To help explain the data density with HDLS, SLAM and Drones I’ve come up with possibly a slightly less confusing metaphor or perhaps no help at all. Steam, water and ice. With steam water in the gas phase and it’s molecules are far part (Drone Data), relatively speaking, water, liquid phase are tight (SLAM), and ice, water in solid form (HDLS) the molecules are tighter yet. With scanning the density of the points, like water molecules are tighter or farther apart based on the technology you are using and why we need to use different ones based on the scope of the project.
In the images I have included, the first one is created through HDLS using tripod mounted stationary FARO Focus. If you zoom in, you can see the handles on the cabinets, the images in the painting, etc, this is because the machine takes photos as part of the process, at least in this case) and maps them to the collected points, giving us a true 3D representation of the space, which is the back of a theater by the way.

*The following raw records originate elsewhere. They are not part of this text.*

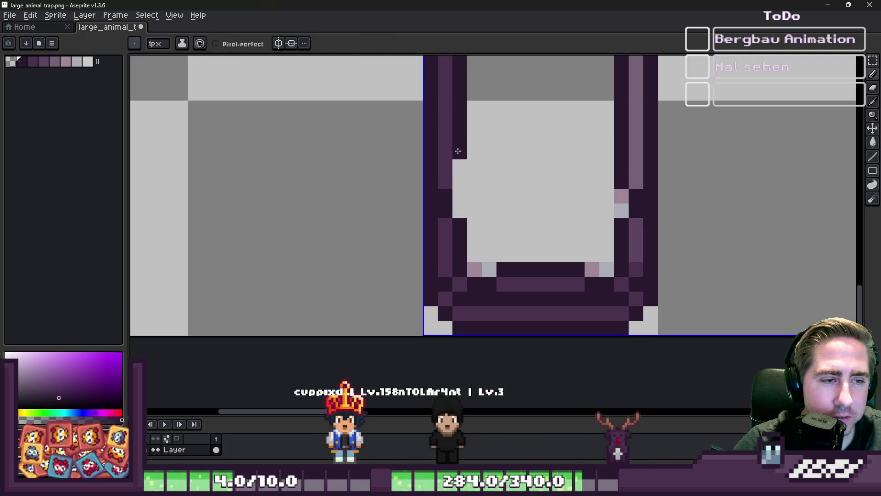
left_click(454, 169, "alt")
left_click(448, 200)
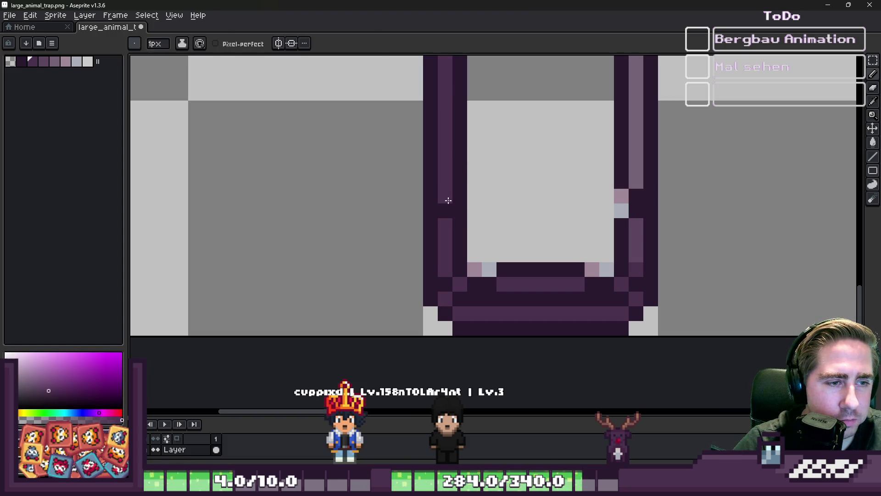
left_click(640, 165, "alt")
left_click(635, 202)
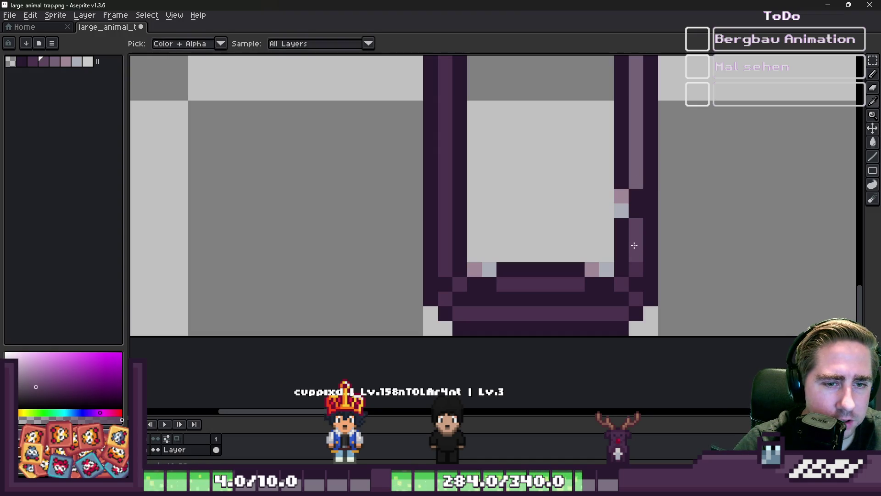
left_click(635, 245, "alt")
left_click_drag(636, 210, 636, 181)
left_click(624, 166, "alt")
left_click_drag(621, 210, 621, 196)
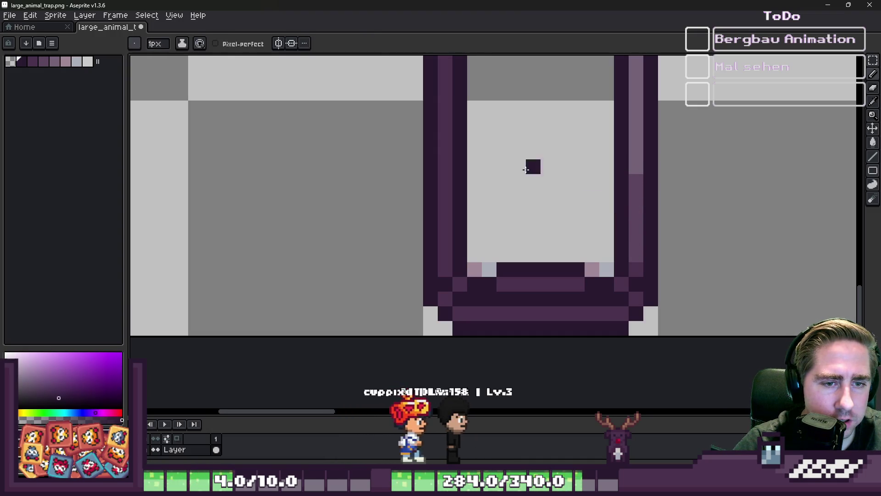
Step: Erase the dark bar along the frame's inner bottom with the 3px eraser
scroll(526, 170, "down", 1)
scroll(523, 232, "up", 1)
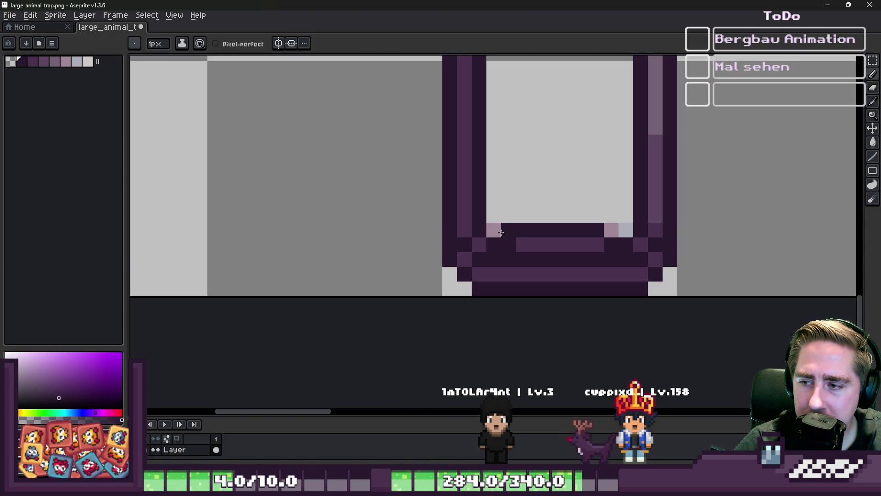
scroll(501, 233, "down", 2)
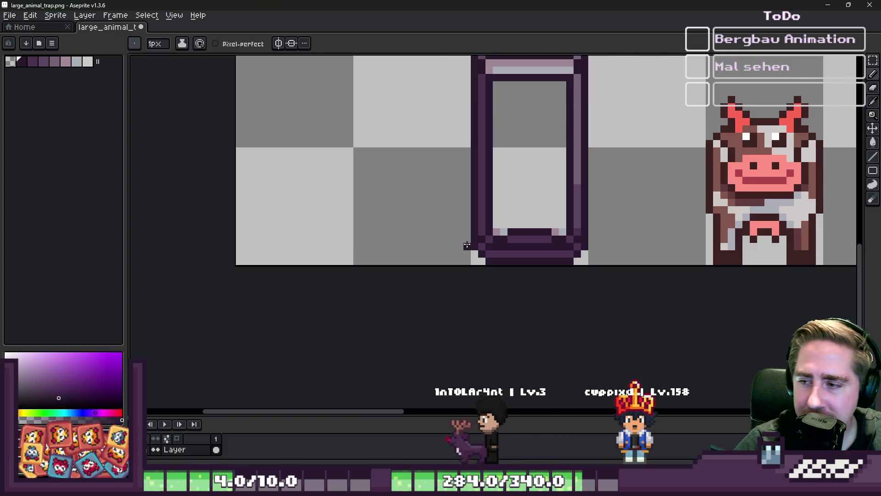
scroll(504, 240, "up", 5)
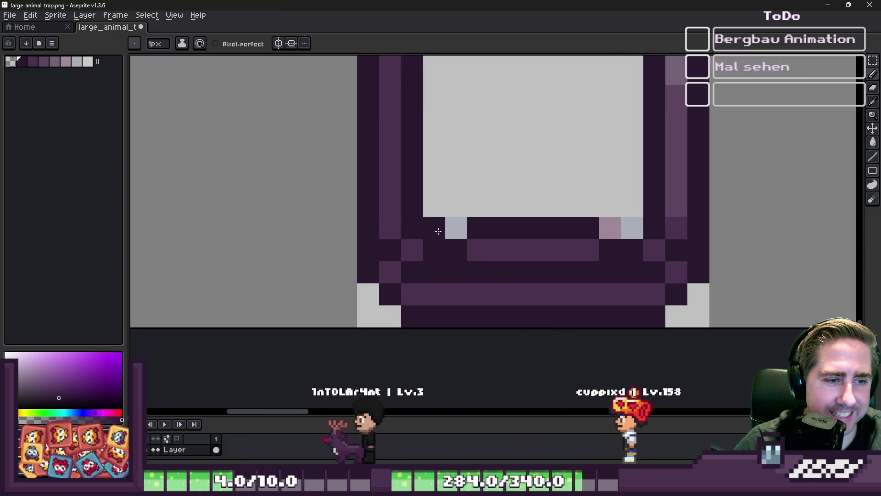
scroll(483, 263, "down", 6)
scroll(427, 109, "up", 1)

In the second I have included both the SLAM cloud and HDLS together, you can see where the SLAM backfilled around the objects and the cabinets, giving us data to model from, the extents of walls, heights and profiles of objects, etc.
The last is solely a SLAM cloud, I can tell what and where the objects are but the cloud is just a mass, no photos, and the details/density would not allow us to determine, let’s say, the cabinet handles. Do you need definition of handles? Or in most cases of documenting existing, do you just need a volumetrically correct model that looks good in elevation and model view.
We’ve completed projects where the client wanted a 3D database of almost everything because they were retrofitting an HVAC package into an existing and very significant building. They wanted to A) document everything properly and B) be able to fabricate any objects from the data in case they were damaged during construction. This was obviously a case where we needed to create high def scans through out the entire building, in classrooms though, which did not have significant architectural detail we used our own software, PKNail, to create the geometry. It’s the ability to blend technologies and capture methods that allows a service provider to best serve the client from a detail and budgetary point of view. After you’ve completed the data collection, made sure all the data is registered to each other, even from disparate sources, that is SLAM with HDLS, with Drone captured data, etc. you’ll need to choose whether you want Revit or Autocad…but that’s an entirely different conversation, however, more times than not when using these technologies together you are creating a robust 3D data base of the building that can be revisited for any questions or even new documentation needs.
Below are some screenshots that will put most to sleep but if you’ve read this far, maybe not. The large one is of combined clouds (HDLS / SLAM) of a building we completed in LA. They were registered together, and rendered in Revit / ReCap. The first of the smaller ones is a close up of a wall with just the SLAM cloud. The second is the HDLS data overlaid the wall in Revit, the last is just the data. You’ll notice how tight the HDLS Line, with very little spread between the data points. The SLAM data looks faded in comparison and the “spread” between the farthest data point and closest is about 1/2”, that is the HDLS line looks like it was drawing with a ball point pen, the SLAM with highlighter. Experience in dealing with both sets, pro and cons can help.